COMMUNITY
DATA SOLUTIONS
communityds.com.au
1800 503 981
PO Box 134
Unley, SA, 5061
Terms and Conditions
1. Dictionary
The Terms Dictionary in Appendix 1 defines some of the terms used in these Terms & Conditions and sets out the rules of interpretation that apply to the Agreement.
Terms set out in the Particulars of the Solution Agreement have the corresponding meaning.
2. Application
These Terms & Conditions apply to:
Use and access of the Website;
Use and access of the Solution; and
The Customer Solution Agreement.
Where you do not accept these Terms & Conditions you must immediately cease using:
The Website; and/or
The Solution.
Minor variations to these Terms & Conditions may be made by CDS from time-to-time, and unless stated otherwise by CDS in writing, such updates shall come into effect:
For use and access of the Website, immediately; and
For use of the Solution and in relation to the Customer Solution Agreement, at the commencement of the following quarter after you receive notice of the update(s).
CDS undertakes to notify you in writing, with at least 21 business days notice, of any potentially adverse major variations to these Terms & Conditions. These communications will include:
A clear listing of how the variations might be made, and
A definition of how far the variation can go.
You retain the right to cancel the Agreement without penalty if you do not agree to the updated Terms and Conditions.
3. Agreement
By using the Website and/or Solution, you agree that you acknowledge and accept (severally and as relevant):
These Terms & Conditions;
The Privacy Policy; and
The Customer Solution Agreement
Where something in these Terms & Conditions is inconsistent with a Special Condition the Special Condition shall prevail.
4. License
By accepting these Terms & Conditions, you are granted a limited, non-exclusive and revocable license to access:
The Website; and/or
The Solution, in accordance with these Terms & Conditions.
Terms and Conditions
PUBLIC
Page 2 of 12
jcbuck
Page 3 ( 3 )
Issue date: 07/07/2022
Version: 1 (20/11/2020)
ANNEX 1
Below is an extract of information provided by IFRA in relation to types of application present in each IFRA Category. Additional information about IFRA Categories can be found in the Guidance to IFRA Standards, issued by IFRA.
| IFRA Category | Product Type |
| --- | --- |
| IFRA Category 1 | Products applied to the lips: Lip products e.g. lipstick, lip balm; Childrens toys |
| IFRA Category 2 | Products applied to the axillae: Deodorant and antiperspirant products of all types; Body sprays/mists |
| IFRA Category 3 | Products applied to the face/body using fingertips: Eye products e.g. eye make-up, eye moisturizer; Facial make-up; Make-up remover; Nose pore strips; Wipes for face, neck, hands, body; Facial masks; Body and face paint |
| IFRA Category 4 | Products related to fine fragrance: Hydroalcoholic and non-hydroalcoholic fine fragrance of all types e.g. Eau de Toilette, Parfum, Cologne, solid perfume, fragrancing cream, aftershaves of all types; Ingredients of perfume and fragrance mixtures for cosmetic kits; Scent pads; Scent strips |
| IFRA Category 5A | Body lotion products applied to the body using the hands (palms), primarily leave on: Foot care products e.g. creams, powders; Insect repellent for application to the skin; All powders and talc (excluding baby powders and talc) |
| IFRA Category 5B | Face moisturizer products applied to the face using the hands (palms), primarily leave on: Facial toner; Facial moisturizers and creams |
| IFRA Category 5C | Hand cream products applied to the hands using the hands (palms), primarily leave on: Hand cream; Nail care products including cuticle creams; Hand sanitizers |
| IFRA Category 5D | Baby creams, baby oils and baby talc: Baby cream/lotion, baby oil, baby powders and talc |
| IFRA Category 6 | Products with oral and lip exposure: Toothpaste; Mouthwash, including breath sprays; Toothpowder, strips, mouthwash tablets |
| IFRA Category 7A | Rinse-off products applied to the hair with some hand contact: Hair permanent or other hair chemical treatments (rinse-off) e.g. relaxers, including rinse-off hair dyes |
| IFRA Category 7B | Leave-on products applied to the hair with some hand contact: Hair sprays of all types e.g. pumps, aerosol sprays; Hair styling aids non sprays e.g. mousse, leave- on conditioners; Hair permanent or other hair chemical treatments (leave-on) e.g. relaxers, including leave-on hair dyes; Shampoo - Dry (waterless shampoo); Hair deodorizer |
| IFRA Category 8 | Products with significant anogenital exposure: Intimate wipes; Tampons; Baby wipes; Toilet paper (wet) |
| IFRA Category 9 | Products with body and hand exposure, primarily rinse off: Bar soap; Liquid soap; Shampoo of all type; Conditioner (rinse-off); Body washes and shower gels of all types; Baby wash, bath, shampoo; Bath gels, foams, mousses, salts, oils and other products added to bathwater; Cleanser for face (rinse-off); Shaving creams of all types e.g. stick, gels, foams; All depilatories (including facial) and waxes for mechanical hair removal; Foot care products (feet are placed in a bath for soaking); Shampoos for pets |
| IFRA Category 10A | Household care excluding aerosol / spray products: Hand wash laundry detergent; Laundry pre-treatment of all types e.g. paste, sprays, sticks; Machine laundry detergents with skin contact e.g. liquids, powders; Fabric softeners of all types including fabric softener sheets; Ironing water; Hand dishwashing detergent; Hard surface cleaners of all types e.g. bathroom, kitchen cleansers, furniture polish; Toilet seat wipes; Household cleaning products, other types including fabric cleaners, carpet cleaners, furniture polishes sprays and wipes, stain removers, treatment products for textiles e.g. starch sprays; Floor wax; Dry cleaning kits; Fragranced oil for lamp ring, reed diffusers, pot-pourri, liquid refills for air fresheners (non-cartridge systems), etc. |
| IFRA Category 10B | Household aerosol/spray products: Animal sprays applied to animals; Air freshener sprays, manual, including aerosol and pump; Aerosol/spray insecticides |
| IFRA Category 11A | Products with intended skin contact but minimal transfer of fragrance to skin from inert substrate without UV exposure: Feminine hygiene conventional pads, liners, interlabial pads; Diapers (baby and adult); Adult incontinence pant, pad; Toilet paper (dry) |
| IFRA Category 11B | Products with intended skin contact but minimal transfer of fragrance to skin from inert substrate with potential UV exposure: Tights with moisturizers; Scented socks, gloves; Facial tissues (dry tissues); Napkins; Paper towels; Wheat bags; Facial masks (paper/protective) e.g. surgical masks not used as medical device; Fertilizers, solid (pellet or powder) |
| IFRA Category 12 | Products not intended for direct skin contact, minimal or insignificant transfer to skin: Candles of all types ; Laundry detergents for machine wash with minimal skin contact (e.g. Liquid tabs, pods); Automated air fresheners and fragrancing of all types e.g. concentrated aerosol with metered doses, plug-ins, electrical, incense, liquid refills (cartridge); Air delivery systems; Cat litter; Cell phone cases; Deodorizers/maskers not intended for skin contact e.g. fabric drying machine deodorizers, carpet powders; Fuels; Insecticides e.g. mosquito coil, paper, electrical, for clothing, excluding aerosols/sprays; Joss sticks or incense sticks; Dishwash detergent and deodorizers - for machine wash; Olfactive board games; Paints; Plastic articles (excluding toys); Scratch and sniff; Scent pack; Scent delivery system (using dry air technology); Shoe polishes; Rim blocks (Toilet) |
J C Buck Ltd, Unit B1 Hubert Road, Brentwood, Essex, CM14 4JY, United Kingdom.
****************************************
## WHAT THE TASK REQUIRES
Transcribe the records. Keep every word exactly as it stands.

## WRITTEN RESPONSE
COMMUNITY
DATA SOLUTIONS
communityds.com.au
1800 503 981
PO Box 134
Unley, SA, 5061
Terms and Conditions
1. Dictionary
The Terms Dictionary in Appendix 1 defines some of the terms used in these Terms & Conditions and sets out the rules of interpretation that apply to the Agreement.
Terms set out in the Particulars of the Solution Agreement have the corresponding meaning.
2. Application
These Terms & Conditions apply to:
Use and access of the Website;
Use and access of the Solution; and
The Customer Solution Agreement.
Where you do not accept these Terms & Conditions you must immediately cease using:
The Website; and/or
The Solution.
Minor variations to these Terms & Conditions may be made by CDS from time-to-time, and unless stated otherwise by CDS in writing, such updates shall come into effect:
For use and access of the Website, immediately; and
For use of the Solution and in relation to the Customer Solution Agreement, at the commencement of the following quarter after you receive notice of the update(s).
CDS undertakes to notify you in writing, with at least 21 business days notice, of any potentially adverse major variations to these Terms & Conditions. These communications will include:
A clear listing of how the variations might be made, and
A definition of how far the variation can go.
You retain the right to cancel the Agreement without penalty if you do not agree to the updated Terms and Conditions.
3. Agreement
By using the Website and/or Solution, you agree that you acknowledge and accept (severally and as relevant):
These Terms & Conditions;
The Privacy Policy; and
The Customer Solution Agreement
Where something in these Terms & Conditions is inconsistent with a Special Condition the Special Condition shall prevail.
4. License
By accepting these Terms & Conditions, you are granted a limited, non-exclusive and revocable license to access:
The Website; and/or
The Solution, in accordance with these Terms & Conditions.
Terms and Conditions
PUBLIC
Page 2 of 12
jcbuck
Page 3 ( 3 )
Issue date: 07/07/2022
Version: 1 (20/11/2020)
ANNEX 1
Below is an extract of information provided by IFRA in relation to types of application present in each IFRA Category. Additional information about IFRA Categories can be found in the Guidance to IFRA Standards, issued by IFRA.
| IFRA Category | Product Type |
| --- | --- |
| IFRA Category 1 | Products applied to the lips: Lip products e.g. lipstick, lip balm; Childrens toys |
| IFRA Category 2 | Products applied to the axillae: Deodorant and antiperspirant products of all types; Body sprays/mists |
| IFRA Category 3 | Products applied to the face/body using fingertips: Eye products e.g. eye make-up, eye moisturizer; Facial make-up; Make-up remover; Nose pore strips; Wipes for face, neck, hands, body; Facial masks; Body and face paint |
| IFRA Category 4 | Products related to fine fragrance: Hydroalcoholic and non-hydroalcoholic fine fragrance of all types e.g. Eau de Toilette, Parfum, Cologne, solid perfume, fragrancing cream, aftershaves of all types; Ingredients of perfume and fragrance mixtures for cosmetic kits; Scent pads; Scent strips |
| IFRA Category 5A | Body lotion products applied to the body using the hands (palms), primarily leave on: Foot care products e.g. creams, powders; Insect repellent for application to the skin; All powders and talc (excluding baby powders and talc) |
| IFRA Category 5B | Face moisturizer products applied to the face using the hands (palms), primarily leave on: Facial toner; Facial moisturizers and creams |
| IFRA Category 5C | Hand cream products applied to the hands using the hands (palms), primarily leave on: Hand cream; Nail care products including cuticle creams; Hand sanitizers |
| IFRA Category 5D | Baby creams, baby oils and baby talc: Baby cream/lotion, baby oil, baby powders and talc |
| IFRA Category 6 | Products with oral and lip exposure: Toothpaste; Mouthwash, including breath sprays; Toothpowder, strips, mouthwash tablets |
| IFRA Category 7A | Rinse-off products applied to the hair with some hand contact: Hair permanent or other hair chemical treatments (rinse-off) e.g. relaxers, including rinse-off hair dyes |
| IFRA Category 7B | Leave-on products applied to the hair with some hand contact: Hair sprays of all types e.g. pumps, aerosol sprays; Hair styling aids non sprays e.g. mousse, leave- on conditioners; Hair permanent or other hair chemical treatments (leave-on) e.g. relaxers, including leave-on hair dyes; Shampoo - Dry (waterless shampoo); Hair deodorizer |
| IFRA Category 8 | Products with significant anogenital exposure: Intimate wipes; Tampons; Baby wipes; Toilet paper (wet) |
| IFRA Category 9 | Products with body and hand exposure, primarily rinse off: Bar soap; Liquid soap; Shampoo of all type; Conditioner (rinse-off); Body washes and shower gels of all types; Baby wash, bath, shampoo; Bath gels, foams, mousses, salts, oils and other products added to bathwater; Cleanser for face (rinse-off); Shaving creams of all types e.g. stick, gels, foams; All depilatories (including facial) and waxes for mechanical hair removal; Foot care products (feet are placed in a bath for soaking); Shampoos for pets |
| IFRA Category 10A | Household care excluding aerosol / spray products: Hand wash laundry detergent; Laundry pre-treatment of all types e.g. paste, sprays, sticks; Machine laundry detergents with skin contact e.g. liquids, powders; Fabric softeners of all types including fabric softener sheets; Ironing water; Hand dishwashing detergent; Hard surface cleaners of all types e.g. bathroom, kitchen cleansers, furniture polish; Toilet seat wipes; Household cleaning products, other types including fabric cleaners, carpet cleaners, furniture polishes sprays and wipes, stain removers, treatment products for textiles e.g. starch sprays; Floor wax; Dry cleaning kits; Fragranced oil for lamp ring, reed diffusers, pot-pourri, liquid refills for air fresheners (non-cartridge systems), etc. |
| IFRA Category 10B | Household aerosol/spray products: Animal sprays applied to animals; Air freshener sprays, manual, including aerosol and pump; Aerosol/spray insecticides |
| IFRA Category 11A | Products with intended skin contact but minimal transfer of fragrance to skin from inert substrate without UV exposure: Feminine hygiene conventional pads, liners, interlabial pads; Diapers (baby and adult); Adult incontinence pant, pad; Toilet paper (dry) |
| IFRA Category 11B | Products with intended skin contact but minimal transfer of fragrance to skin from inert substrate with potential UV exposure: Tights with moisturizers; Scented socks, gloves; Facial tissues (dry tissues); Napkins; Paper towels; Wheat bags; Facial masks (paper/protective) e.g. surgical masks not used as medical device; Fertilizers, solid (pellet or powder) |
| IFRA Category 12 | Products not intended for direct skin contact, minimal or insignificant transfer to skin: Candles of all types ; Laundry detergents for machine wash with minimal skin contact (e.g. Liquid tabs, pods); Automated air fresheners and fragrancing of all types e.g. concentrated aerosol with metered doses, plug-ins, electrical, incense, liquid refills (cartridge); Air delivery systems; Cat litter; Cell phone cases; Deodorizers/maskers not intended for skin contact e.g. fabric drying machine deodorizers, carpet powders; Fuels; Insecticides e.g. mosquito coil, paper, electrical, for clothing, excluding aerosols/sprays; Joss sticks or incense sticks; Dishwash detergent and deodorizers - for machine wash; Olfactive board games; Paints; Plastic articles (excluding toys); Scratch and sniff; Scent pack; Scent delivery system (using dry air technology); Shoe polishes; Rim blocks (Toilet) |
J C Buck Ltd, Unit B1 Hubert Road, Brentwood, Essex, CM14 4JY, United Kingdom.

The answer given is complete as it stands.